I was very fortunate to teach at JIS, as it is an exceptional school with a strong culture of achievement and an emphasis upon respect for each other. I learned about the importance of having high expectations of students, but also the need to support and listen to them. Many of the Bruneian students I taught were very softly spoken; I discovered the importance of listening, but also checking in on students, ensuring that they were happy with their learning and felt supported.
How have you transitioned to living and working in Melbourne again?
Aside from the cold winter weather back in July, Ruth, Nick and I have enjoyed a smooth transition back into life in Melbourne. We are really enjoying being back around our two older children, Joe and Hannah, and our extended families. We have enjoyed spending time with our parents, Ruth has four siblings and I have seven, so there are a lot of people to catch up with which has been a lot of fun! And of course, teaching in such a welcoming and friendly community such as Salesian College has made the transition back so much easier.
What’s the most rewarding part of your job?
Teaching is a very rewarding profession on so many levels. It is tremendously rewarding to build positive relationships with students, parents and colleagues. I get a lot of satisfaction watching students improve and becoming happier and more confident in their learning. It is great watching a student who has been struggling with a particular concept, develop an understanding of and master this idea.

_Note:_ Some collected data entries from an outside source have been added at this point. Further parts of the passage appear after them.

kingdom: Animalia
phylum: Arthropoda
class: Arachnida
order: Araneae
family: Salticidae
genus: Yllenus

How can families bolster social and emotional wellbeing for boys?
I feel that boys and young men value a sense of connection, and a feeling that people genuinely care about them. I think that making time and space to spend time together and creating an environment where boys feel they can speak openly is vital in helping to foster a strong sense of social and emotional wellbeing. In addition, encouraging them to be active and to establish strong sleep routines is very helpful.
Thank you, Richard, for sharing your time and knowledge with us.